By Meghan Droste, July 15, 2020
In last month’s Tips From the Other Side, I covered the factors the Commission uses to determine how long is too long to providing a reasonable accommodation. (Quick recap: It depends, but you should move as quickly as possible. The Commission will look at who caused the delay and what the Agency did in the meantime, so ensure you have clear documentation of the steps the Agency took to provide the accommodation and provide interim accommodations when possible.)

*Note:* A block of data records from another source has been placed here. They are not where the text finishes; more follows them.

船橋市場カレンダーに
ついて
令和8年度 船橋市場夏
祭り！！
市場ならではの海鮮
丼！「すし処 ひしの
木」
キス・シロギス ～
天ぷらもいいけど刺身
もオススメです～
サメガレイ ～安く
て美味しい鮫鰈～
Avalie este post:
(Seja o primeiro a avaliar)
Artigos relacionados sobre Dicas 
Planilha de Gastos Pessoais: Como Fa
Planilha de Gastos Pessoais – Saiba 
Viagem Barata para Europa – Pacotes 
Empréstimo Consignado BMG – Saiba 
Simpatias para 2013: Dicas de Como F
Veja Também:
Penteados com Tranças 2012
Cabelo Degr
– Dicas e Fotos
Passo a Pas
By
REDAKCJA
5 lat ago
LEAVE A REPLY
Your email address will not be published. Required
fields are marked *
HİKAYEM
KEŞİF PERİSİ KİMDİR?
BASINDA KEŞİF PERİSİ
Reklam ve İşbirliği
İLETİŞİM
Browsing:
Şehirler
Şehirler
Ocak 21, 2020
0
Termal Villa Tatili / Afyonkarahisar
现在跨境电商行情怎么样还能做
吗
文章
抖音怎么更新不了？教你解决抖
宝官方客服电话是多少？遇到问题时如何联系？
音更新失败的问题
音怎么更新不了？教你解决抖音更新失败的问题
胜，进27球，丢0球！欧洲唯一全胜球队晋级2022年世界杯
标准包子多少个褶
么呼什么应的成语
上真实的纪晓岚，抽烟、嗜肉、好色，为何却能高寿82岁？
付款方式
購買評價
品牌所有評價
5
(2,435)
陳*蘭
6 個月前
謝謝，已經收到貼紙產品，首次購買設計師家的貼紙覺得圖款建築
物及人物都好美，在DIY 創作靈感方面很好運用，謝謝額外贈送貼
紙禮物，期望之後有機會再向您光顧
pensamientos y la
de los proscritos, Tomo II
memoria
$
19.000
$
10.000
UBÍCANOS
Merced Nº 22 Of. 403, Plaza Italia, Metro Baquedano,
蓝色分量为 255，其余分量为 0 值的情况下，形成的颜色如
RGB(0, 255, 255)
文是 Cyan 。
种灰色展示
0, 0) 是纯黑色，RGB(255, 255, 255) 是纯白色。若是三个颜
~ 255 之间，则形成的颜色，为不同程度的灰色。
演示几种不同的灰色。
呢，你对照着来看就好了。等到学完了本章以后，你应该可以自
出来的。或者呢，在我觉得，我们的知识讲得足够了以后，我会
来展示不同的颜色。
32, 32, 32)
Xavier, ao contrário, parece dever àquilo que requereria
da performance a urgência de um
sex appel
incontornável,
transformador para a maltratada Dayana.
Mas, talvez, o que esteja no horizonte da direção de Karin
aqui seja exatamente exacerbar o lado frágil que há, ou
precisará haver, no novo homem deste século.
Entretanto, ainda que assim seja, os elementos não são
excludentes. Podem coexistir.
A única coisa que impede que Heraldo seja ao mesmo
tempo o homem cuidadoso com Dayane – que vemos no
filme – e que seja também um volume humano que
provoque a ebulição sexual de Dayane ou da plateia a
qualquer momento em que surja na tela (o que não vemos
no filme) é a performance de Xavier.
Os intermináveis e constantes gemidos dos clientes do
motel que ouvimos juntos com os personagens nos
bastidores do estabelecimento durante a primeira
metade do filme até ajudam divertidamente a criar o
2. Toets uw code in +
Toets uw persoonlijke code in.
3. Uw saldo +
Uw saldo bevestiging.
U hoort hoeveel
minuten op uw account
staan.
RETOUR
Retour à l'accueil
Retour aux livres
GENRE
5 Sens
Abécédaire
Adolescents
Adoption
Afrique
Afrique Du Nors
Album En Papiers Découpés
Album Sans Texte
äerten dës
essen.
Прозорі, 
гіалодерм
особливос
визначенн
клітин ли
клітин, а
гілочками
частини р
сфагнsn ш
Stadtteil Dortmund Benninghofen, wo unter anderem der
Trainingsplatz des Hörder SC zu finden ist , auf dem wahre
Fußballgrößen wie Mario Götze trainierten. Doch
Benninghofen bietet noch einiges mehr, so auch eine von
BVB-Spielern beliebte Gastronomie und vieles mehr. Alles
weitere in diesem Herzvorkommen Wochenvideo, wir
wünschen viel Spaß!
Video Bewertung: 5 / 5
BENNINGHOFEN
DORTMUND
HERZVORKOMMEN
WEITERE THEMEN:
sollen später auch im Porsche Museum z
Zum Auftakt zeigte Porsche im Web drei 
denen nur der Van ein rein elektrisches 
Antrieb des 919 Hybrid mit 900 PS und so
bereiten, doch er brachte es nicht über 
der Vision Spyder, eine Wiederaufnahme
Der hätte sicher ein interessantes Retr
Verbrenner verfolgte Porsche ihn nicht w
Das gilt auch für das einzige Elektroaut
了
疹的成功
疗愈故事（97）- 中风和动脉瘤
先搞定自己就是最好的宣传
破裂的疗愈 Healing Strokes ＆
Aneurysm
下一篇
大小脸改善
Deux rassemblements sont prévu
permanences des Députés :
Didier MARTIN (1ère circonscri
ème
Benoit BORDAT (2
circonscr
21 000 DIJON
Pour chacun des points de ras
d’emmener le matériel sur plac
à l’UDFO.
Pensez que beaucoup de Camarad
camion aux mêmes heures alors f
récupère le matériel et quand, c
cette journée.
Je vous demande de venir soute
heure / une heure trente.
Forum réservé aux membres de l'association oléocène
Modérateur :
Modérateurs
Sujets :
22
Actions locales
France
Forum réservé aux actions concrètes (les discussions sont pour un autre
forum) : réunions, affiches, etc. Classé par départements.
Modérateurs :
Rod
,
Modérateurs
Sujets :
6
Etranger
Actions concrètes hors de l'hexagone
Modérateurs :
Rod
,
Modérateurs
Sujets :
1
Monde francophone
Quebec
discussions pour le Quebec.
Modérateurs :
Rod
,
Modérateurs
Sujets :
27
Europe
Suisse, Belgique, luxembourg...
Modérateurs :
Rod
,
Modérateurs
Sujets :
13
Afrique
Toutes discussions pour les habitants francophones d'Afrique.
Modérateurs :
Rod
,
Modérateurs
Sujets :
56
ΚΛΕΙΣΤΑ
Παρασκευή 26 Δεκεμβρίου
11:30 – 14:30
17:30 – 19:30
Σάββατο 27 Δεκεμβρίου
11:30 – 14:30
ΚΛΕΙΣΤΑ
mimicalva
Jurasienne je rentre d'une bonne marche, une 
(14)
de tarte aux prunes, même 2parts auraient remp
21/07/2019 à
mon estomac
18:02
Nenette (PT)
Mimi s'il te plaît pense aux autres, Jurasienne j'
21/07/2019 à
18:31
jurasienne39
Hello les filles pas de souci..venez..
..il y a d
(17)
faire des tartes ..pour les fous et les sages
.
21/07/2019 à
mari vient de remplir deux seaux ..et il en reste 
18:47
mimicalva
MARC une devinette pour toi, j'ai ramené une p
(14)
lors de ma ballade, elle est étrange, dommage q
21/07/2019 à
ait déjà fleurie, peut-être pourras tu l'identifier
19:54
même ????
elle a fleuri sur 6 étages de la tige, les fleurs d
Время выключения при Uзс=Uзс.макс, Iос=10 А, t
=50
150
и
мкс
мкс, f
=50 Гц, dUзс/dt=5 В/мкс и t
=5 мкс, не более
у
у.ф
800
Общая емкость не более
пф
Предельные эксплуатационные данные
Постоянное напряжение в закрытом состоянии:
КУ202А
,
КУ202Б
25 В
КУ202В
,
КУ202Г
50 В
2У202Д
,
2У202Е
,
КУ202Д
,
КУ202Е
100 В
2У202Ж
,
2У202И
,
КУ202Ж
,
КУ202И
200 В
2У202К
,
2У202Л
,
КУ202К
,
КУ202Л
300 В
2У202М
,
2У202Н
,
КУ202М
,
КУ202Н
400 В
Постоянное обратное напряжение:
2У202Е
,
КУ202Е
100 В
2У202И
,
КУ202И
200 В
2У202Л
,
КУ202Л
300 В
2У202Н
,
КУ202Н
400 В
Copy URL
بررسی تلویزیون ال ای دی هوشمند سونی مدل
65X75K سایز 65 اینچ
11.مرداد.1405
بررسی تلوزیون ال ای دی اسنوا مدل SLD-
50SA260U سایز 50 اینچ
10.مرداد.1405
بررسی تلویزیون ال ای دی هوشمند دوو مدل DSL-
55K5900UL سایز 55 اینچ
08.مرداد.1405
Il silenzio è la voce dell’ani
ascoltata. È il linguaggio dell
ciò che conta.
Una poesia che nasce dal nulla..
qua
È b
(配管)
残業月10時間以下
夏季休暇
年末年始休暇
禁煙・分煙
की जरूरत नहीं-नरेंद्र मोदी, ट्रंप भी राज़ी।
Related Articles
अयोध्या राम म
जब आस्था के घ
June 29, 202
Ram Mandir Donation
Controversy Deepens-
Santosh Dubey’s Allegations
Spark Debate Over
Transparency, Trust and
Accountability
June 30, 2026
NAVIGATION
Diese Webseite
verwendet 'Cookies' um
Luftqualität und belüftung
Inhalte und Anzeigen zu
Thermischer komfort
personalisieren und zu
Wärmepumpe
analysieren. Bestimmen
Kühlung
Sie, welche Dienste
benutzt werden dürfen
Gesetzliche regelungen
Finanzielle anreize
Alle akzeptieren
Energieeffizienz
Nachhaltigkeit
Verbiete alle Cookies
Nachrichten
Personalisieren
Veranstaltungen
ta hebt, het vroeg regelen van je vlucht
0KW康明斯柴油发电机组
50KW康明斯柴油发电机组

Here’s a follow up question for you: How long is too long in the time of COVID? Or put more precisely, do agencies get a free pass on processing requests for accommodations that are only needed in the office while everyone is working from home? In its COVID-related guidance, the Commission has said no, that’s not quite how it works. Agencies are allowed to prioritize requests for accommodations employees need right now as they telework or for those employees who have continued to work in agency facilities throughout the pandemic. But that does not mean you should just stick all other requests in a drawer until sometime when employees are back at their (office) desks.
The Commission recommends that employers still engage in the interactive process during the pandemic and gather all of the necessary information to process the request. Agencies should, of course, keep in mind that employees may need a lot more time than usual to obtain medical documentation, as doctors may be overwhelmed with other appointments and employees who cannot meet virtually with care providers may have limitations on seeing a provider in person. Agencies should also use this time to start making arrangements for approved accommodations, such as ordering any necessary equipment as delivery times may be extended due to the pandemic.
For those employees who need accommodations right now — whether for working from home or for those employees at or returning to the worksite — the Commission also recommends considering temporary or interim accommodations without undergoing the interactive process so as to provide accommodations as quickly as possible during this unusual and difficult time. If your agency chooses to do provide these types of accommodations, the Commission recognizes that it may be appropriate to put an end date on the accommodation, such as a specific date or when an employee returns to the office. Once you reach that point, or ideally as you are coming up to the end date, you can check in with the employee about any ongoing or new needs for accommodations and engage in the more traditional interactive process at that time.